== Task ==
Write out the text of every record below without any alteration, and omit the pictures from your answer.

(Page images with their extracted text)
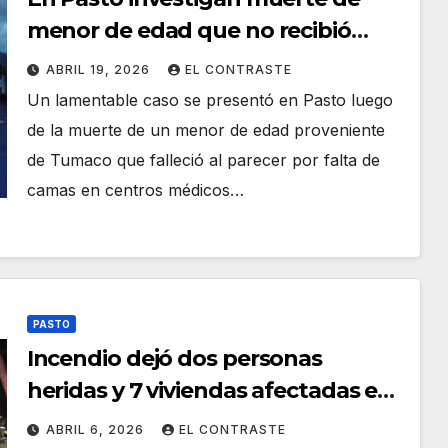
menor de edad que no recibió
atención médica
ABRIL 19, 2026
EL CONTRASTE
Un lamentable caso se presentó en Pasto luego
de la muerte de un menor de edad proveniente
de Tumaco que falleció al parecer por falta de
camas en centros médicos…
PASTO
Incendio dejó dos personas
heridas y 7 viviendas afectadas en
el barrio El Progreso de Pasto
ABRIL 6, 2026
EL CONTRASTE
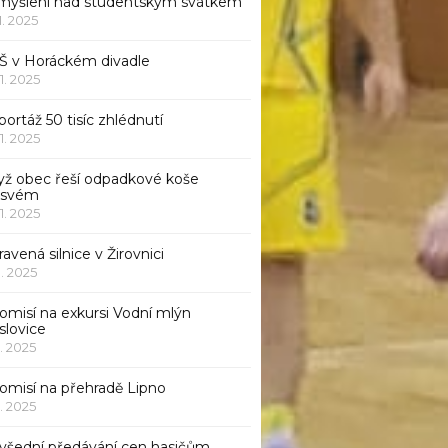
myšlení nad studentským svátkem
11. 2025
Š v Horáckém divadle
11. 2025
ortáž 50 tisíc zhlédnutí
11. 2025
yž obec řeší odpadkové koše
 svém
11. 2025
avená silnice v Žirovnici
1. 2025
omisí na exkursi Vodní mlýn
slovice
1. 2025
komisí na přehradě Lipno
1. 2025
všední předávání cen hasičům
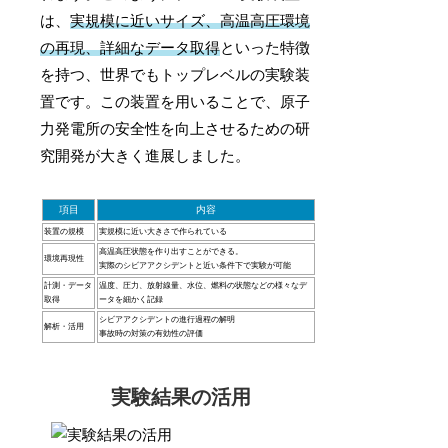
は、
実規模に近いサイズ、高温高圧環境
の再現、詳細なデータ取得
といった特徴
を持つ、世界でもトップレベルの実験装
置です。この装置を用いることで、原子
力発電所の安全性を向上させるための研
究開発が大きく進展しました。
項目
内容
装置の規模
実規模に近い大きさで作られている
高温高圧状態を作り出すことができる。
環境再現性
実際のシビアアクシデントと近い条件下で実験が可能
計測・データ
温度、圧力、放射線量、水位、燃料の状態などの様々なデ
取得
ータを細かく記録
シビアアクシデントの進行過程の解明
解析・活用
事故時の対策の有効性の評価
実験結果の活用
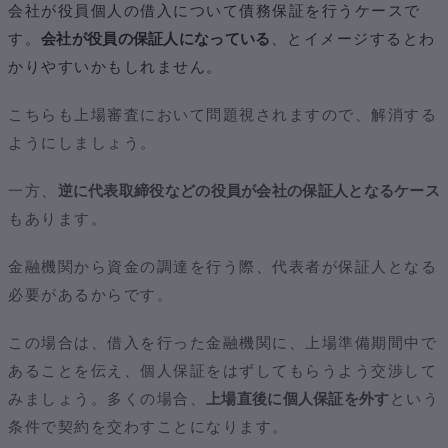
会社が役員個人の借入について債務保証を行うケースで
す。
会社が役員の保証人になっている
、とイメージするとわ
かりやすいかもしれません。
こちらも上場審査において問題視されますので、解消する
ようにしましょう。
一方、
逆に代表取締役などの役員が会社の保証人となるケース
もあります。
金融機関から資金の調達を行う際、代表者が保証人となる
必要があるからです。
この場合は、借入を行った金融機関に、上場準備期間中で
あることを伝え、個人保証をはずしてもらうよう交渉して
みましょう。多くの場合、
上場直後に個人保証を外す
という
条件で契約を交わすことになります。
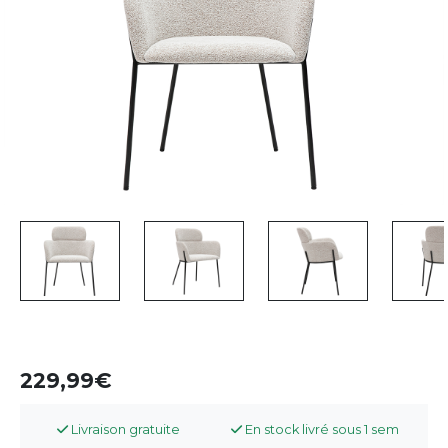
229,99
Livraison gratuite
En stock livré sous 1 sem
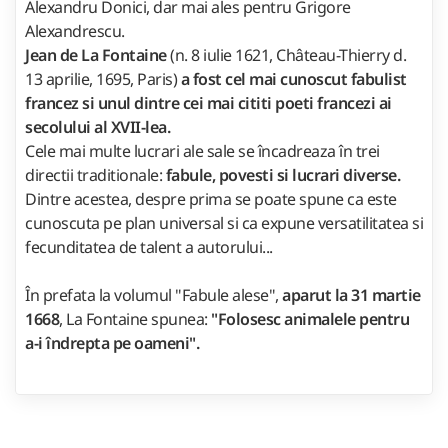
Alexandru Donici, dar mai ales pentru Grigore
Alexandrescu.
Jean de La Fontaine
(n. 8 iulie 1621, Château-Thierry d.
13 aprilie, 1695, Paris)
a fost cel mai cunoscut fabulist
francez si unul dintre cei mai cititi poeti francezi ai
secolului al XVII-lea.
Cele mai multe lucrari ale sale se încadreaza în trei
directii traditionale:
fabule, povesti si lucrari diverse.
Dintre acestea, despre prima se poate spune ca este
cunoscuta pe plan universal si ca expune versatilitatea si
fecunditatea de talent a autorului...
În prefata la volumul "Fabule alese",
aparut la 31 martie
1668
, La Fontaine spunea:
"Folosesc animalele pentru
a-i îndrepta pe oameni".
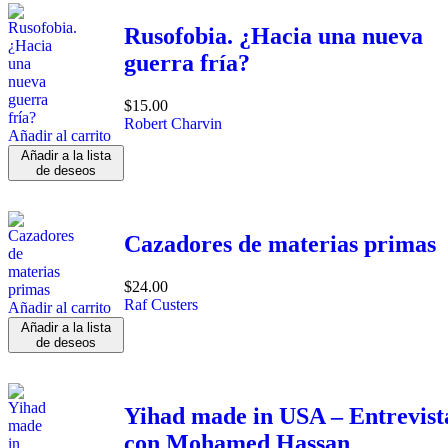
Rusofobia. ¿Hacia una nueva
guerra fría?
$
15.00
Robert Charvin
Añadir al carrito
Añadir a la lista
de deseos
Cazadores de materias primas
$
24.00
Raf Custers
Añadir al carrito
Añadir a la lista
de deseos
Yihad made in USA – Entrevist
con Mohamed Hassan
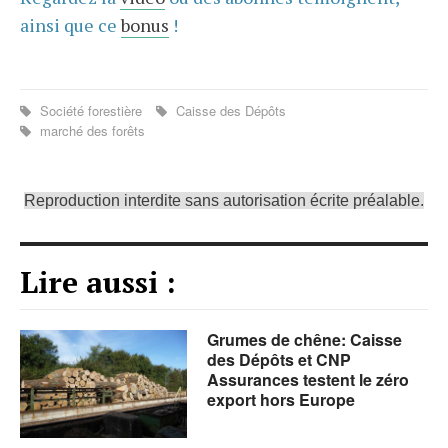
ainsi que ce
bonus
!
Société forestière
Caisse des Dépôts
marché des forêts
Reproduction interdite sans autorisation écrite préalable.
Lire aussi :
Grumes de chêne: Caisse
des Dépôts et CNP
Assurances testent le zéro
export hors Europe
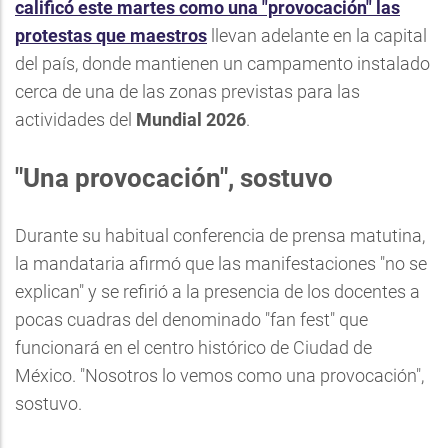
calificó este martes como una "provocación" las
protestas que maestros
llevan adelante en la capital
del país, donde mantienen un campamento instalado
cerca de una de las zonas previstas para las
actividades del
Mundial 2026
.
"Una provocación", sostuvo
Durante su habitual conferencia de prensa matutina,
la mandataria afirmó que las manifestaciones "no se
explican" y se refirió a la presencia de los docentes a
pocas cuadras del denominado "fan fest" que
funcionará en el centro histórico de Ciudad de
México. "Nosotros lo vemos como una provocación",
sostuvo.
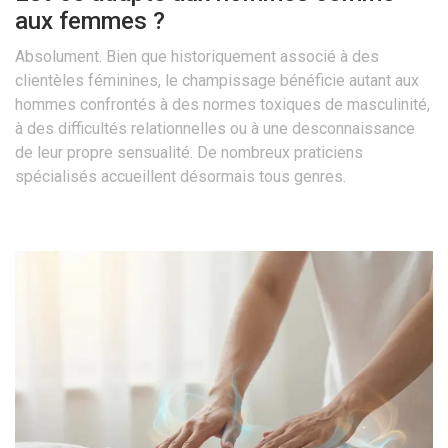
aux femmes ?
Absolument. Bien que historiquement associé à des
clientèles féminines, le champissage bénéficie autant aux
hommes confrontés à des normes toxiques de masculinité,
à des difficultés relationnelles ou à une desconnaissance
de leur propre sensualité. De nombreux praticiens
spécialisés accueillent désormais tous genres.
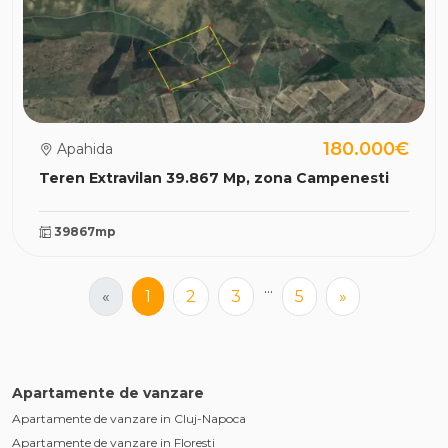
180.000€
Apahida
Teren Extravilan 39.867 Mp, zona Campenesti
39867mp
...
«
1
2
3
5
»
Apartamente de vanzare
Apartamente de vanzare in Cluj-Napoca
Apartamente de vanzare in Floresti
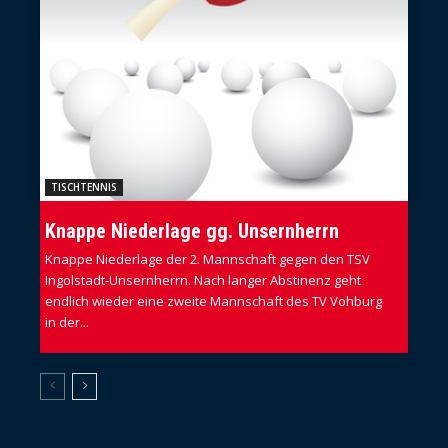
TISCHTENNIS
Knappe Niederlage gg. Unsernherrn
Knappe Niederlage der 2. Mannschaft gegen den TSV
Ingolstadt-Unsernherrn. Nach langer Abstinenz geht
endlich wieder eine zweite Mannschaft des TV Vohburg
in der...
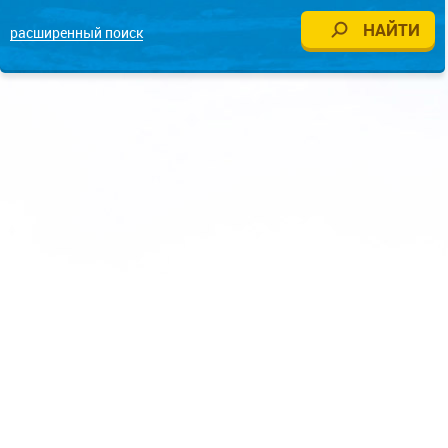
расширенный поиск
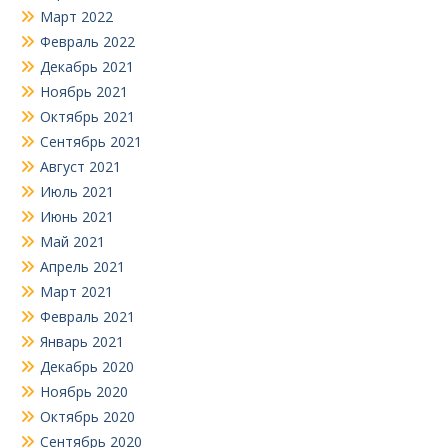
Март 2022
Февраль 2022
Декабрь 2021
Ноябрь 2021
Октябрь 2021
Сентябрь 2021
Август 2021
Июль 2021
Июнь 2021
Май 2021
Апрель 2021
Март 2021
Февраль 2021
Январь 2021
Декабрь 2020
Ноябрь 2020
Октябрь 2020
Сентябрь 2020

== Written solution ==
menor de edad que no recibió
atención médica
ABRIL 19, 2026
EL CONTRASTE
Un lamentable caso se presentó en Pasto luego
de la muerte de un menor de edad proveniente
de Tumaco que falleció al parecer por falta de
camas en centros médicos…
PASTO
Incendio dejó dos personas
heridas y 7 viviendas afectadas en
el barrio El Progreso de Pasto
ABRIL 6, 2026
EL CONTRASTE
myšlení nad studentským svátkem
11. 2025
Š v Horáckém divadle
11. 2025
ortáž 50 tisíc zhlédnutí
11. 2025
yž obec řeší odpadkové koše
 svém
11. 2025
avená silnice v Žirovnici
1. 2025
omisí na exkursi Vodní mlýn
slovice
1. 2025
komisí na přehradě Lipno
1. 2025
všední předávání cen hasičům
は、
実規模に近いサイズ、高温高圧環境
の再現、詳細なデータ取得
といった特徴
を持つ、世界でもトップレベルの実験装
置です。この装置を用いることで、原子
力発電所の安全性を向上させるための研
究開発が大きく進展しました。
項目
内容
装置の規模
実規模に近い大きさで作られている
高温高圧状態を作り出すことができる。
環境再現性
実際のシビアアクシデントと近い条件下で実験が可能
計測・データ
温度、圧力、放射線量、水位、燃料の状態などの様々なデ
取得
ータを細かく記録
シビアアクシデントの進行過程の解明
解析・活用
事故時の対策の有効性の評価
実験結果の活用
会社が役員個人の借入について債務保証を行うケースで
す。
会社が役員の保証人になっている
、とイメージするとわ
かりやすいかもしれません。
こちらも上場審査において問題視されますので、解消する
ようにしましょう。
一方、
逆に代表取締役などの役員が会社の保証人となるケース
もあります。
金融機関から資金の調達を行う際、代表者が保証人となる
必要があるからです。
この場合は、借入を行った金融機関に、上場準備期間中で
あることを伝え、個人保証をはずしてもらうよう交渉して
みましょう。多くの場合、
上場直後に個人保証を外す
という
条件で契約を交わすことになります。
229,99
Livraison gratuite
En stock livré sous 1 sem
Alexandru Donici, dar mai ales pentru Grigore
Alexandrescu.
Jean de La Fontaine
(n. 8 iulie 1621, Château-Thierry d.
13 aprilie, 1695, Paris)
a fost cel mai cunoscut fabulist
francez si unul dintre cei mai cititi poeti francezi ai
secolului al XVII-lea.
Cele mai multe lucrari ale sale se încadreaza în trei
directii traditionale:
fabule, povesti si lucrari diverse.
Dintre acestea, despre prima se poate spune ca este
cunoscuta pe plan universal si ca expune versatilitatea si
fecunditatea de talent a autorului...
În prefata la volumul "Fabule alese",
aparut la 31 martie
1668
, La Fontaine spunea:
"Folosesc animalele pentru
a-i îndrepta pe oameni".
Rusofobia. ¿Hacia una nueva
guerra fría?
$
15.00
Robert Charvin
Añadir al carrito
Añadir a la lista
de deseos
Cazadores de materias primas
$
24.00
Raf Custers
Añadir al carrito
Añadir a la lista
de deseos
Yihad made in USA – Entrevist
con Mohamed Hassan
ainsi que ce
bonus
!
Société forestière
Caisse des Dépôts
marché des forêts
Reproduction interdite sans autorisation écrite préalable.
Lire aussi :
Grumes de chêne: Caisse
des Dépôts et CNP
Assurances testent le zéro
export hors Europe
calificó este martes como una "provocación" las
protestas que maestros
llevan adelante en la capital
del país, donde mantienen un campamento instalado
cerca de una de las zonas previstas para las
actividades del
Mundial 2026
.
"Una provocación", sostuvo
Durante su habitual conferencia de prensa matutina,
la mandataria afirmó que las manifestaciones "no se
explican" y se refirió a la presencia de los docentes a
pocas cuadras del denominado "fan fest" que
funcionará en el centro histórico de Ciudad de
México. "Nosotros lo vemos como una provocación",
sostuvo.
aux femmes ?
Absolument. Bien que historiquement associé à des
clientèles féminines, le champissage bénéficie autant aux
hommes confrontés à des normes toxiques de masculinité,
à des difficultés relationnelles ou à une desconnaissance
de leur propre sensualité. De nombreux praticiens
spécialisés accueillent désormais tous genres.
180.000€
Apahida
Teren Extravilan 39.867 Mp, zona Campenesti
39867mp
...
«
1
2
3
5
»
Apartamente de vanzare
Apartamente de vanzare in Cluj-Napoca
Apartamente de vanzare in Floresti
TISCHTENNIS
Knappe Niederlage gg. Unsernherrn
Knappe Niederlage der 2. Mannschaft gegen den TSV
Ingolstadt-Unsernherrn. Nach langer Abstinenz geht
endlich wieder eine zweite Mannschaft des TV Vohburg
in der...
расширенный поиск
Март 2022
Февраль 2022
Декабрь 2021
Ноябрь 2021
Октябрь 2021
Сентябрь 2021
Август 2021
Июль 2021
Июнь 2021
Май 2021
Апрель 2021
Март 2021
Февраль 2021
Январь 2021
Декабрь 2020
Ноябрь 2020
Октябрь 2020
Сентябрь 2020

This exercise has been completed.